Requirement: Scan the data below and give the number of lines that include the word "implicit", with no other words.
** Recorded information follows **
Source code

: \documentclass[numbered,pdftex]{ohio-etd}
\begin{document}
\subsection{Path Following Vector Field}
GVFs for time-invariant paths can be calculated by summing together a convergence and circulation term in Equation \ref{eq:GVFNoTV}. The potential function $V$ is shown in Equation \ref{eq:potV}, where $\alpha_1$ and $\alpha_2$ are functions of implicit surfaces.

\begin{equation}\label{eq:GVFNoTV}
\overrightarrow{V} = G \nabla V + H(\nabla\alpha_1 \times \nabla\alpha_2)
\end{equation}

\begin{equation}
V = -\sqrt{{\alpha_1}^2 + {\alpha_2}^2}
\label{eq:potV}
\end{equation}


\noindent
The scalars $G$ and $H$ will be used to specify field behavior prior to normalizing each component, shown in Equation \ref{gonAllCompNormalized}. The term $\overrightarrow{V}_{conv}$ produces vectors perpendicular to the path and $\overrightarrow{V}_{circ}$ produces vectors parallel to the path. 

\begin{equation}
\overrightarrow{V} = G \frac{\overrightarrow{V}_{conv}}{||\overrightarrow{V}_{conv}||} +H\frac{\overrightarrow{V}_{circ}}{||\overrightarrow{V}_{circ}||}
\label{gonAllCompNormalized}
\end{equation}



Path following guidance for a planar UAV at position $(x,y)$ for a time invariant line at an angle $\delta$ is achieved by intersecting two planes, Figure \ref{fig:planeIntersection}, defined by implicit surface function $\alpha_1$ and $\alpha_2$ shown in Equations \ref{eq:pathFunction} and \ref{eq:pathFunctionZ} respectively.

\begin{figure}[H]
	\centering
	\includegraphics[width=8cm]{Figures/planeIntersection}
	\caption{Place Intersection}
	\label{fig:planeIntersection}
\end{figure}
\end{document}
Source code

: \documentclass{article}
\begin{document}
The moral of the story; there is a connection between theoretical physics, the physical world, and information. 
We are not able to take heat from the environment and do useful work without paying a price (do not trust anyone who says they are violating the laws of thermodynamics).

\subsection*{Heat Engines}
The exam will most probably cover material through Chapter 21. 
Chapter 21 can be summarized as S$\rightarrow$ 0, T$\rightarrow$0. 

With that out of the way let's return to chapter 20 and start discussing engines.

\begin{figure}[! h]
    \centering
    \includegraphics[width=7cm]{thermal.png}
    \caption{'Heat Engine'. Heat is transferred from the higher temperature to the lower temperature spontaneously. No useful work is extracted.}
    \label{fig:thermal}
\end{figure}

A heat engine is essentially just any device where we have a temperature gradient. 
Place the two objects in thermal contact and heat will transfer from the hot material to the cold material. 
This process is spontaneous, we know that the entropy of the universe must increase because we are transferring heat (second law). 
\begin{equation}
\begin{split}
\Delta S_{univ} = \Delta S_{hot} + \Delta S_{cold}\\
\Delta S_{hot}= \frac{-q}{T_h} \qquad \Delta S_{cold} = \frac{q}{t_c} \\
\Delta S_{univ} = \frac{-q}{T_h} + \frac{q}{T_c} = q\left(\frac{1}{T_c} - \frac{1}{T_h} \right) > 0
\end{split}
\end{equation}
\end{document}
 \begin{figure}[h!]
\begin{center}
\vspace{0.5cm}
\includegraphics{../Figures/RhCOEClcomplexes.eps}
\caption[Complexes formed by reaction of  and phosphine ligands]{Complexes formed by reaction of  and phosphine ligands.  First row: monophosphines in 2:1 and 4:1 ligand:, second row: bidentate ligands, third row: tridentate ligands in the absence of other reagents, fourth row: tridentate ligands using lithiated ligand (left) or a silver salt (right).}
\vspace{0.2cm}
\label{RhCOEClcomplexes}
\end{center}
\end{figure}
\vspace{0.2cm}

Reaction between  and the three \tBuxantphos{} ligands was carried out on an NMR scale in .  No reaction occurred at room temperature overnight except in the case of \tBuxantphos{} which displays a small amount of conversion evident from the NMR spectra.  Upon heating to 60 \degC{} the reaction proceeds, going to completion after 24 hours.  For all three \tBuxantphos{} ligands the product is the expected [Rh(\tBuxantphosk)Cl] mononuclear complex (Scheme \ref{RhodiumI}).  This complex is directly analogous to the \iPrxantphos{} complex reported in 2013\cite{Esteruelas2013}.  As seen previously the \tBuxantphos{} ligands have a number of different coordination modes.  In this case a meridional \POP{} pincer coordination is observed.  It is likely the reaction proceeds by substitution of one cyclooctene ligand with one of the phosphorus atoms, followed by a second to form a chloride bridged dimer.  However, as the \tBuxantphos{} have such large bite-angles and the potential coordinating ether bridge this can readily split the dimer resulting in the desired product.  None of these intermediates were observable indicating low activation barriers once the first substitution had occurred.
** End of Recorded information **
Exercise answer: 2